→ WHAT IS REQUIRED: Go through the entries below and report how many lines contain the string "gastos". Nothing but the number is wanted.

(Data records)
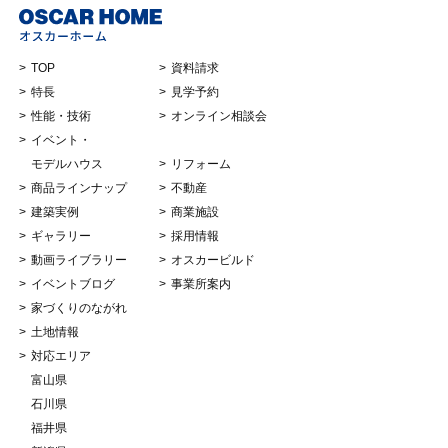
TOP
資料請求
特長
見学予約
性能・技術
オンライン相談会
イベント・
モデルハウス
リフォーム
商品ラインナップ
不動産
建築実例
商業施設
ギャラリー
採用情報
動画ライブラリー
オスカービルド
イベントブログ
事業所案内
家づくりのながれ
土地情報
対応エリア
富山県
石川県
福井県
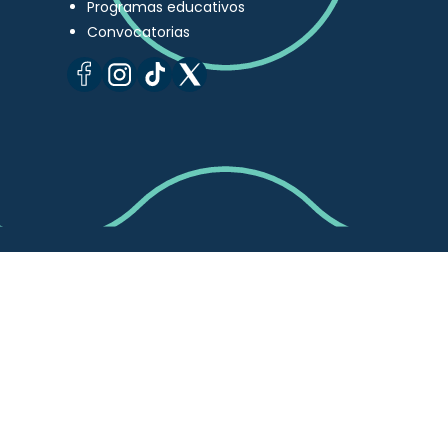
Programas educativos
Convocatorias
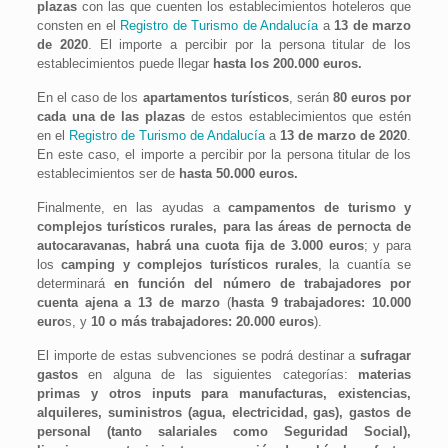
plazas
con las que cuenten los establecimientos hoteleros que
consten en el
Registro de Turismo de Andalucía
a
13 de marzo
de 2020
. El importe a percibir por la persona titular de los
establecimientos puede llegar
hasta los 200.000 euros.
En el caso de los
apartamentos turísticos
, serán
80 euros por
cada una de las plazas
de estos establecimientos que estén
en el
Registro de Turismo de Andalucía
a
13 de marzo de 2020
.
En este caso, el importe a percibir por la persona titular de los
establecimientos ser de
hasta 50.000 euros.
Finalmente, en las ayudas a
campamentos de turismo y
complejos turísticos rurales, para las áreas de pernocta de
autocaravanas, habrá una cuota fija de 3.000 euros
; y para
los
camping y complejos turísticos rurales
, la cuantía se
determinará
en función del número de trabajadores por
cuenta ajena a 13 de marzo
(
hasta 9 trabajadores: 10.000
euro
s, y
10 o más trabajadores: 20.000 euros
).
El importe de estas subvenciones se podrá destinar a
sufragar
gastos
en alguna de las siguientes categorías:
materias
primas y otros inputs para manufacturas, existencias,
alquileres, suministros (agua, electricidad, gas), gastos de
personal (tanto salariales como Seguridad Social),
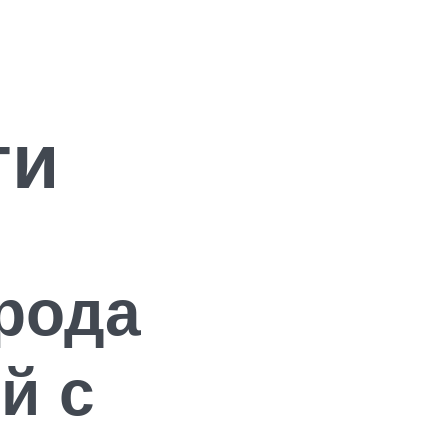
ти
рода
й с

→ RESPONSE: 2